Тяжело скрипнул засов. Плечом отодвинув женщину и пройдя через сени, Бахматов вошел в комнату. На кровати сидел, надевая юфтяные сапоги с набором, жилистый мужик лет сорока пяти. Внешне он был спокоен, даже равнодушен, очевидно, допускал, что подобное может произойти, и был готов уже ко всему. Но все же выглядел немного растерянным… Не так он представлял случившееся.
— Комаров? Василий Иванович? — спросил Бахматов.
— Он самый, — равнодушно ответил мужик.
— Вы арестованы по обвинению в убийстве, — жестко произнес Леонид Лаврентьевич. — В кладовке вашего дома на Шаболовке в мешке обнаружен связанный труп мужчины с проломленной головой. Кроме того, вы обвиняетесь в убийстве еще девятнадцати человек подобным же способом. Что вы на это можете сказать?
— Ничего, — пожал плечами Комаров.
— А может, вы убили не двадцать человек, а больше? — с откровенной неприязнью спросил Бахматов.
— Может быть, — ухмыльнулся Василий.
— Я тебе щас поухмыляюсь, — сжав кулаки, ринулся к нему Фатеев, но был остановлен Бахматовым:
— Не надо, Трофим Иванович, руки об эту мразь марать.

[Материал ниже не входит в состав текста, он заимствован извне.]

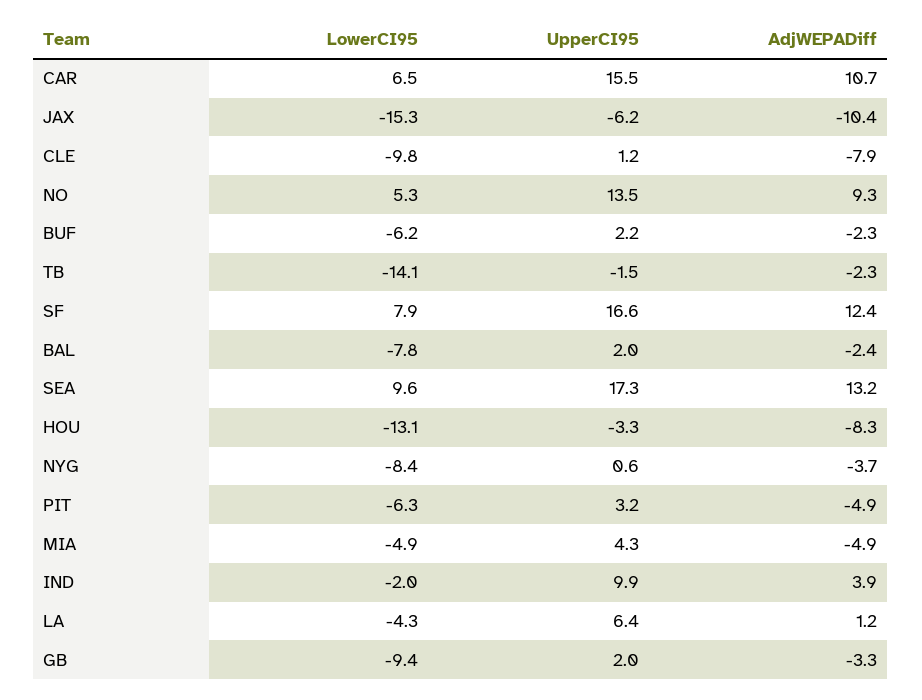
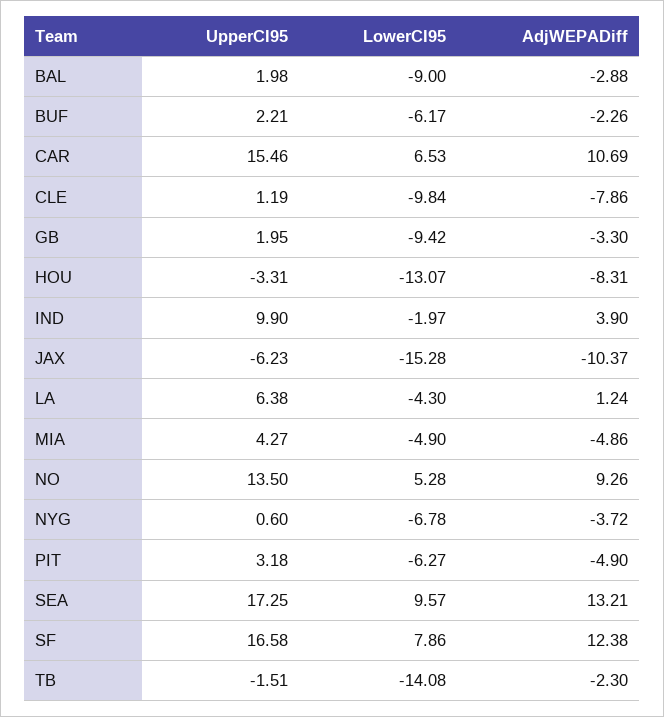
  {
    "LowerCI95": {
      "CAR": 6.53,
      "JAX": -15.28,
      "CLE": -9.84,
      "NO": 5.28,
      "BUF": -6.17,
      "TB": -14.08,
      "SF": 7.86,
-     "BAL": -7.8,
+     "BAL": -9,
      "SEA": 9.57,
      "HOU": -13.07,
-     "NYG": -8.4,
+     "NYG": -6.78,
      "PIT": -6.27,
      "MIA": -4.9,
      "IND": -1.97,
      "LA": -4.3,
      "GB": -9.42
    },
    "UpperCI95": {
      "CAR": 15.46,
      "JAX": -6.23,
      "CLE": 1.19,
      "NO": 13.5,
      "BUF": 2.21,
      "TB": -1.51,
      "SF": 16.58,
      "BAL": 1.98,
      "SEA": 17.25,
      "HOU": -3.31,
      "NYG": 0.6,
      "PIT": 3.18,
      "MIA": 4.27,
      "IND": 9.9,
      "LA": 6.38,
      "GB": 1.95
    },
    "AdjWEPADiff": {
      "CAR": 10.69,
      "JAX": -10.37,
      "CLE": -7.86,
      "NO": 9.26,
      "BUF": -2.26,
      "TB": -2.3,
      "SF": 12.38,
-     "BAL": -2.4,
+     "BAL": -2.88,
      "SEA": 13.21,
      "HOU": -8.31,
      "NYG": -3.72,
      "PIT": -4.9,
      "MIA": -4.86,
      "IND": 3.9,
      "LA": 1.24,
      "GB": -3.3
    }
  }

Он свое получит сполна.
— Сполна не получит, — огрызнулся Фатеев. — Двадцать жизней он отнял. Значит, двадцать раз должен сполна получить, а не один.
— Это не нам решать, для этого суд есть.
— Жаль, что не нам, — буркнул Фатеев. — Моя бы воля, я его бабам бы отдал, чьих мужей он порешил. Они бы его в клочья разорвали. И это было бы справедливо.
— Возможно, — согласился Бахматов. — Но его будет судить наш суд. А суд — это не только закон, это тоже люди… Не забывай!
Комарову связали руки и вывели из дома.
На улице светало, и кое-где в домах уже поднялись люди, чтобы покормить ревущую скотину.
Комарова вели открыто, не скрываясь. Когда проходили мимо дома на отшибе, Жора, вспомнив про рассказ Осипова, посмотрел на окошко. Но никакой Бабы-яги в нем не признал: на них не без любопытства взирала обычная старуха с распущенными седыми космами. После всякой войны таких одиноких старух на Руси не счесть…
Глава 12. Допрос
Труп, найденный в кладовке дома, скоро опознали. Им оказался крестьянин Лапин из деревни Раменки, отец четверых детей. А сколько их было еще, неопознанных…
Когда Василия Комарова привели в МУР, на его допрос пришел сам начальник Московского управления уголовного розыска Николаев. Он сел в сторонке и далее молча, задав всего-то один вопрос, просидел все три часа, пока убивца допрашивал старший инспектор Бахматов, прикуривая одну папиросу от другой и постоянно трогая длинными пальцами широкий подбородок.
Эксперт-опознаватель Владимир Саушкин тоже был в допросной, иногда задавал вопросы, которые считал уместными. Здесь же, в допросной, были и Осипов со Стрельцовым.
Комаров, собственно, не запирался. Охотно рассказал, что первое убийство совершил два года назад, поздней весной двадцать первого года, когда еще работал казенным ломовым извозчиком в транспортном отделе Центральной комиссии по эвакуации населения. Что и как делал, он расписывал в деталях, ничуть не тушуясь и, более того, ища понимания в глазах Бахматова, поскольку, похоже, считал, что совершил благое дело.
— Я ж самого что ни на есть спекулянта убил, — говорил Комаров, пытаясь поймать взгляд Леонида Лаврентьевича. — Мироеда. Он же на чужом горе хотел поживиться. На чужом горбу в рай въехать.